## Data excerpts
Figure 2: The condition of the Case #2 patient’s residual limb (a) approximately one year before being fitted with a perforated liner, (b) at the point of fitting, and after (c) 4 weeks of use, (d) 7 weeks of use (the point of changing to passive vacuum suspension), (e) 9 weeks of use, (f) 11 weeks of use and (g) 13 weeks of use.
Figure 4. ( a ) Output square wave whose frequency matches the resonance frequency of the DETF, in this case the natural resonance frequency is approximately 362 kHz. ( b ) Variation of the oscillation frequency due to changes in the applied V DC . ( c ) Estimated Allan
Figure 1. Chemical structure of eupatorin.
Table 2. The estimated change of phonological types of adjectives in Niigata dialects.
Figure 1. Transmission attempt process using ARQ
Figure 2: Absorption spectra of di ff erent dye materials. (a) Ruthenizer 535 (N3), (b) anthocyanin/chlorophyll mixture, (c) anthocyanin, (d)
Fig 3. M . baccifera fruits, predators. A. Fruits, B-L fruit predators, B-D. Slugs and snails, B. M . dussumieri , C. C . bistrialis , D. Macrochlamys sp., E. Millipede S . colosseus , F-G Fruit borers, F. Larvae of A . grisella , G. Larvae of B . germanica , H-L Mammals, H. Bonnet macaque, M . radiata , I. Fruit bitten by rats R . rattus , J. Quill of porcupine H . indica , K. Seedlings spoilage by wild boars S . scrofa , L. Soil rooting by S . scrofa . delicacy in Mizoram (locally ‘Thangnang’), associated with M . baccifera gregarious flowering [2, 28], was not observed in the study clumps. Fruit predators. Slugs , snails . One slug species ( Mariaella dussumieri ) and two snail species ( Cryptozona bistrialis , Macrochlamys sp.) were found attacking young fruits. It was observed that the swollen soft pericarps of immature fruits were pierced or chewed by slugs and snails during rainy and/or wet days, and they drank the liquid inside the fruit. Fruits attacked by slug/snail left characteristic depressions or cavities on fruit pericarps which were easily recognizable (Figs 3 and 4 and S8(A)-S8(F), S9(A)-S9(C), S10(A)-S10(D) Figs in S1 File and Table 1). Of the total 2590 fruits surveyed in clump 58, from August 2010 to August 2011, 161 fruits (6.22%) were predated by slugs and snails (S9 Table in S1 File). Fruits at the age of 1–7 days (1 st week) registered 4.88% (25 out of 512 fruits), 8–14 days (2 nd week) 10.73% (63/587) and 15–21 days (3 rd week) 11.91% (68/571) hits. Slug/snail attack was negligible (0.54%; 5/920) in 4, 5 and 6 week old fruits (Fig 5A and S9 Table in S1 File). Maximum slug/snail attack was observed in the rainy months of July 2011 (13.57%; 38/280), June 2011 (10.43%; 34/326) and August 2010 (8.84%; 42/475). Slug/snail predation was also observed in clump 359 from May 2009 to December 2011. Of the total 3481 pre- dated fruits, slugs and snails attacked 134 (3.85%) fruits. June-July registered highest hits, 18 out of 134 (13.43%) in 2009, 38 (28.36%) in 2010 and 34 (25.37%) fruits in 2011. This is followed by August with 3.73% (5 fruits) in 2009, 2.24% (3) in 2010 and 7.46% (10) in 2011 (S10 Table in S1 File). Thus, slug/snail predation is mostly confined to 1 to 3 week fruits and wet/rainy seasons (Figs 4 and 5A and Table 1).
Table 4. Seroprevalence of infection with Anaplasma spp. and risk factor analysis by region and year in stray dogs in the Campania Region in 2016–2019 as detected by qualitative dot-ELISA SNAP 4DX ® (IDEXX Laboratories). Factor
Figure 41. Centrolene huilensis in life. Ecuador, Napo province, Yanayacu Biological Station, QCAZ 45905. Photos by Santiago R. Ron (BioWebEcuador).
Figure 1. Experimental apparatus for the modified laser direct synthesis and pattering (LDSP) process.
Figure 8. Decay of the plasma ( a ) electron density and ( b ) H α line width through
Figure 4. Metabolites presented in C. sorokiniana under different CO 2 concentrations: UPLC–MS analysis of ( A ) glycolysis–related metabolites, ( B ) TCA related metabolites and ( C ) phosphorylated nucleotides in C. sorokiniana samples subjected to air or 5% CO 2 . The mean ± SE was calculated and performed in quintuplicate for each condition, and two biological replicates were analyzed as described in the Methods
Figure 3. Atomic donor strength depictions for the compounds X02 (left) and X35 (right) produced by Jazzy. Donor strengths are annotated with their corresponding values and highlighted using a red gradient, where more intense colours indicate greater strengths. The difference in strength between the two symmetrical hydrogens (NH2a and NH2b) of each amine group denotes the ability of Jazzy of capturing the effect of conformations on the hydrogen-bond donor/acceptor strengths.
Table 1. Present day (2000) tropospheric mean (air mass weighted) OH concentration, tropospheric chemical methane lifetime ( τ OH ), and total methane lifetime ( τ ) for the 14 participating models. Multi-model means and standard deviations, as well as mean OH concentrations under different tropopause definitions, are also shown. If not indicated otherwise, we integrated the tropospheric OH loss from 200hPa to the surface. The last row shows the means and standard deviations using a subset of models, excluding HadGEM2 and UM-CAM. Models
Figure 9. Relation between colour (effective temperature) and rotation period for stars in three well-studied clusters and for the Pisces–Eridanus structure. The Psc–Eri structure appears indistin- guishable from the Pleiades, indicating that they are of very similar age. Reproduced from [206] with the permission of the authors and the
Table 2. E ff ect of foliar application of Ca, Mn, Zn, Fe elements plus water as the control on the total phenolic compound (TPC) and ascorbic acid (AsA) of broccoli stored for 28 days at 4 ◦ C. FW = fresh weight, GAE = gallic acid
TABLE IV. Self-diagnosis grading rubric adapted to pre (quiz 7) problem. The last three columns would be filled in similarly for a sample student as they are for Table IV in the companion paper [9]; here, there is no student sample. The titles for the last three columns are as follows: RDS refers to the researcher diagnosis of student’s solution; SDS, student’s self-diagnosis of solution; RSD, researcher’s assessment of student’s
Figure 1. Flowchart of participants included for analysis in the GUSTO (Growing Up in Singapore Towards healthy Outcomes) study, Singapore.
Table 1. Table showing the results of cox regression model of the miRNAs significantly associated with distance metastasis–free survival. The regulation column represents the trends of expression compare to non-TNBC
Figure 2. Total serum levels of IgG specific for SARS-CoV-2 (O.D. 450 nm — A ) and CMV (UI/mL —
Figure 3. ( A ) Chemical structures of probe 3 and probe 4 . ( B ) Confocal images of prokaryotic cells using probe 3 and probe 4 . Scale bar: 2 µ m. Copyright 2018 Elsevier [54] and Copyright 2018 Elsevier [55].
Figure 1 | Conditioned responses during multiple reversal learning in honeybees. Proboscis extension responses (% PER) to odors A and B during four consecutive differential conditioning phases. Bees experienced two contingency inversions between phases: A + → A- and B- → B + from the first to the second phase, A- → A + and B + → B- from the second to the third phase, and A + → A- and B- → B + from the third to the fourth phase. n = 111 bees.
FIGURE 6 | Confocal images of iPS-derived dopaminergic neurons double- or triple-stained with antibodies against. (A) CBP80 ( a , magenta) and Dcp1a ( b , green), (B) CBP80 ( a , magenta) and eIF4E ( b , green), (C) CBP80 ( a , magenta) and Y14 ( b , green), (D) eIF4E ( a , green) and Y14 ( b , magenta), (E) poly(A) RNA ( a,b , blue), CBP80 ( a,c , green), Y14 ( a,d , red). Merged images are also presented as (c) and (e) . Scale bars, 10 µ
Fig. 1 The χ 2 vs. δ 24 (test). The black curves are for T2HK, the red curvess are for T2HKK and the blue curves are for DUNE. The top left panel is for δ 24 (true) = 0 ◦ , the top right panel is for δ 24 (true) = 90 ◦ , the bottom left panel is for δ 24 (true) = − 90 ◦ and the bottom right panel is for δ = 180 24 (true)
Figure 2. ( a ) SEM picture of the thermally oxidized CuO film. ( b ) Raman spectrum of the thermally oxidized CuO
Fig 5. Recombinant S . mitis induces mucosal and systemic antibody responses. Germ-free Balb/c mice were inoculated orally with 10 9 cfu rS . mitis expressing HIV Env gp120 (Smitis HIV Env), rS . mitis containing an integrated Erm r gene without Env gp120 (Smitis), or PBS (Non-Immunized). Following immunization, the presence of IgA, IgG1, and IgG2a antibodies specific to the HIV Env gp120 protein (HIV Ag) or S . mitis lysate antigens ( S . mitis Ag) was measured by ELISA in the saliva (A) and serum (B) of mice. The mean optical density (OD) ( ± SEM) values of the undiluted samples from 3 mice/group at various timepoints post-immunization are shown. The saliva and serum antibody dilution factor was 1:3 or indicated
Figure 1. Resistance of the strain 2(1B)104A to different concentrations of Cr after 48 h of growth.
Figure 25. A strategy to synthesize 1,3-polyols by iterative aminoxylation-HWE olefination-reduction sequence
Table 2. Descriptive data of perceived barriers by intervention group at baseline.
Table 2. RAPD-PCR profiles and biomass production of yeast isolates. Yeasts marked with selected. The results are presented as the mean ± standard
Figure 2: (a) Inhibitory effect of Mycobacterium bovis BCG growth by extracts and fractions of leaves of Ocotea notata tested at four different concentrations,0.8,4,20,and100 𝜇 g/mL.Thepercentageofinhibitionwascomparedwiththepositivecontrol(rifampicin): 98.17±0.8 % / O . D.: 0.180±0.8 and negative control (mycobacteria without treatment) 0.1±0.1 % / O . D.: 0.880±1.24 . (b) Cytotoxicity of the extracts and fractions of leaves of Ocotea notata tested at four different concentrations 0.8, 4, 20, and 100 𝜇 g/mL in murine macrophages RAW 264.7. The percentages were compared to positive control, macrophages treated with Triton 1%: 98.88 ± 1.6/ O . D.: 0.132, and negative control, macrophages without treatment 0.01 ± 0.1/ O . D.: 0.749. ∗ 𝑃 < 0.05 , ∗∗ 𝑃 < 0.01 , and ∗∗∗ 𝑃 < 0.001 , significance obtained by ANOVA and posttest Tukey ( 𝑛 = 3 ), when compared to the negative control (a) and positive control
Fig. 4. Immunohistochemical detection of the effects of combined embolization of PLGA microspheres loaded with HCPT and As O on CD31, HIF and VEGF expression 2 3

## Work request
Could you return exactly the lines above from the line with "Table 2. E ff" to the line with "Figure 2. Total", both included, and nothing else?

## Exercise output
Table 2. E ff ect of foliar application of Ca, Mn, Zn, Fe elements plus water as the control on the total phenolic compound (TPC) and ascorbic acid (AsA) of broccoli stored for 28 days at 4 ◦ C. FW = fresh weight, GAE = gallic acid
TABLE IV. Self-diagnosis grading rubric adapted to pre (quiz 7) problem. The last three columns would be filled in similarly for a sample student as they are for Table IV in the companion paper [9]; here, there is no student sample. The titles for the last three columns are as follows: RDS refers to the researcher diagnosis of student’s solution; SDS, student’s self-diagnosis of solution; RSD, researcher’s assessment of student’s
Figure 1. Flowchart of participants included for analysis in the GUSTO (Growing Up in Singapore Towards healthy Outcomes) study, Singapore.
Table 1. Table showing the results of cox regression model of the miRNAs significantly associated with distance metastasis–free survival. The regulation column represents the trends of expression compare to non-TNBC
Figure 2. Total serum levels of IgG specific for SARS-CoV-2 (O.D. 450 nm — A ) and CMV (UI/mL —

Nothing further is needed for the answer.